Seorang perawat berseragam biru muda memasuki kamar Arsya. Pramudya Rajendra – tertulis jelas di name tag mengilap di sakunya – berhenti di ambang pintu. Dari balik kaca, ia melihat Arsya terduduk di tepi ranjang, pandangannya terpaku pada langit biru yang membentang luas di luar jendela. “Sudah kesekian kali,” pikir Rajendra. Entah sudah berapa kali Rajendra mendapati mata anak itu kosong, tatapannya menerawang jauh, seolah jiwanya hampa.
“Bagaimana kami terlihat di matamu, Nak?” batin Rajendra, tiba-tiba. Ia menggeleng, mengusir prasangka yang mulai menyesaki benaknya.

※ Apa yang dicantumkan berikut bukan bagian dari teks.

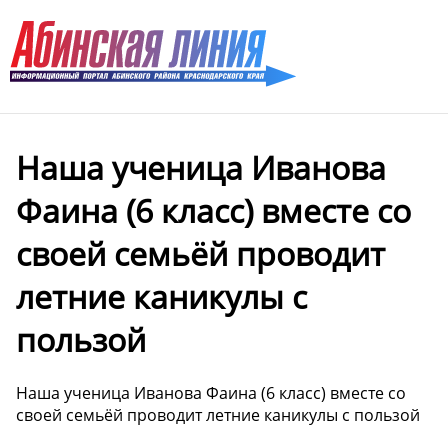
Наша ученица Иванова
Фаина (6 класс) вместе со
своей семьёй проводит
летние каникулы с
пользой ️
Наша ученица Иванова Фаина (6 класс) вместе со
своей семьёй проводит летние каникулы с пользой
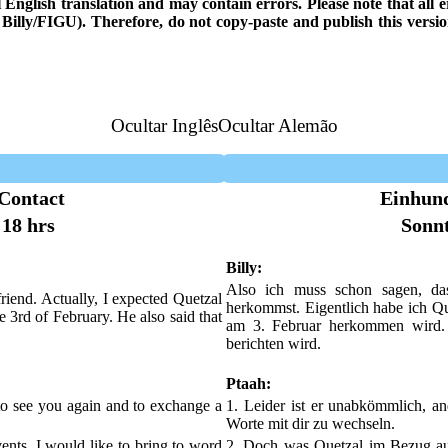
ial English translation and may contain errors. Please note that all
th Billy/FIGU). Therefore, do not copy-paste and publish this vers
Ocultar Inglês
Ocultar Alemão
Contact
Einhun
:18 hrs
Sonnt
Billy:
Also ich muss schon sagen, das
friend. Actually, I expected Quetzal
herkommst. Eigentlich habe ich Que
e 3rd of February. He also said that
am 3. Februar herkommen wird. 
berichten wird.
Ptaah:
 to see you again and to exchange a
1. Leider ist er unabkömmlich, an
Worte mit dir zu wechseln.
ents, I would like to bring to word
2. Doch was Quetzal im Bezug auf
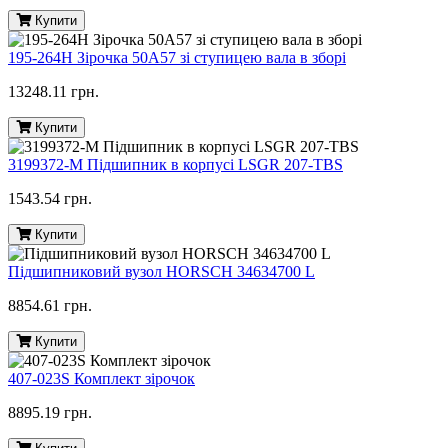
Купити
195-264H Зірочка 50A57 зі ступицею вала в зборі
13248.11 грн.
Купити
3199372-M Підшипник в корпусі LSGR 207-TBS
1543.54 грн.
Купити
Підшипниковий вузол HORSCH 34634700 L
8854.61 грн.
Купити
407-023S Комплект зірочок
8895.19 грн.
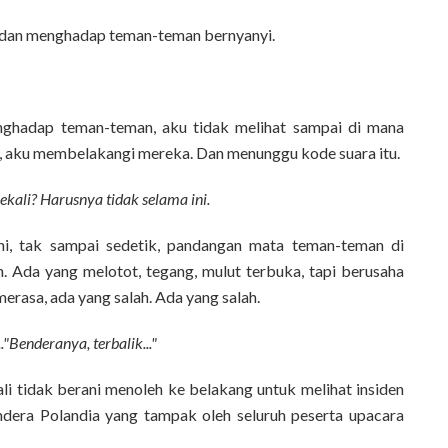
 dan menghadap teman-teman bernyanyi.
enghadap teman-teman, aku tidak melihat sampai di mana
, aku membelakangi mereka. Dan menunggu kode suara itu.
kali? Harusnya tidak selama ini.
ni, tak sampai sedetik, pandangan mata teman-teman di
. Ada yang melotot, tegang, mulut terbuka, tapi berusaha
merasa, ada yang salah. Ada yang salah.
.."Benderanya, terbalik..."
i tidak berani menoleh ke belakang untuk melihat insiden
ndera Polandia yang tampak oleh seluruh peserta upacara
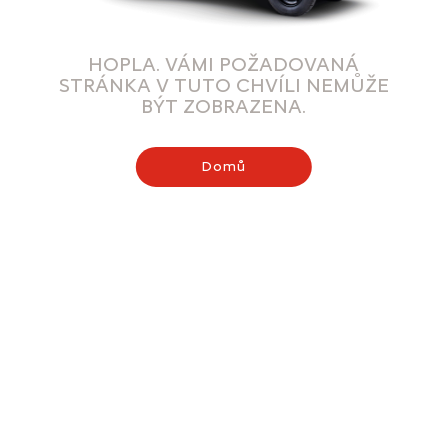
HOPLA. VÁMI POŽADOVANÁ
STRÁNKA V TUTO CHVÍLI NEMŮŽE
BÝT ZOBRAZENA.
Domů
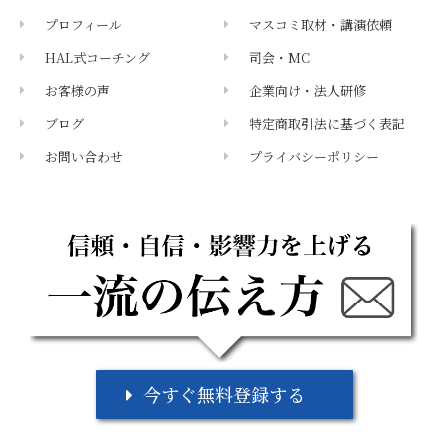
プロフィール
マスコミ取材・講演依頼
HAL式コーチング
司会・MC
お客様の声
企業向け・法人研修
ブログ
特定商取引法に基づく表記
お問い合わせ
プライバシーポリシー
メールマガジン
今すぐ無料登録する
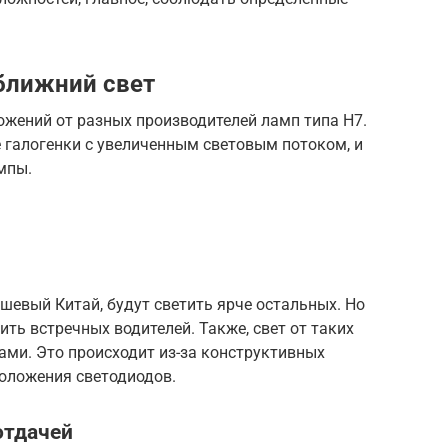
ближний свет
ожений от разных производителей ламп типа H7.
 галогенки с увеличенным световым потоком, и
мпы.
ешевый Китай, будут светить ярче остальных. Но
пить встречных водителей. Также, свет от таких
ами. Это происходит из-за конструктивных
положения светодиодов.
отдачей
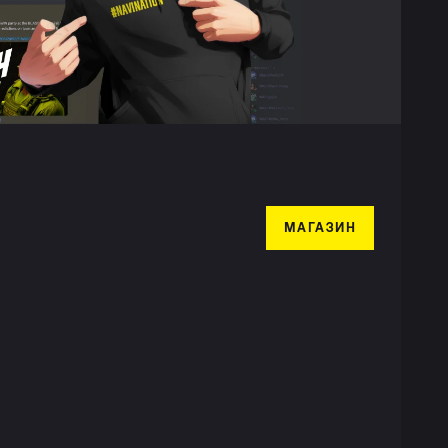
МАГАЗИН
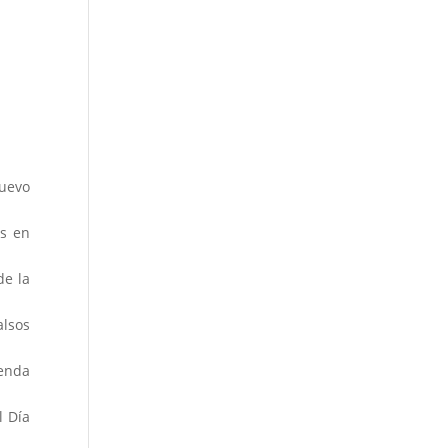
nuevo
os en
de la
alsos
genda
l Día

Hari ini jadwalnya padat. Memandikan Arsya, memotong kuku yang sudah panjang, merapikan rambut sisa operasi yang mulai menggerai, dan yang paling ia tunggu mendiskusikan chapter terbaru komik One Piece yang ia selipkan di saku.
“Arsya…”panggilnya pelan sambil melangkah masuk. Tangan kirinya menggendong baskom berisi peralatan mandi, tangan kanan menggenggam gunting kuku yang berkilat.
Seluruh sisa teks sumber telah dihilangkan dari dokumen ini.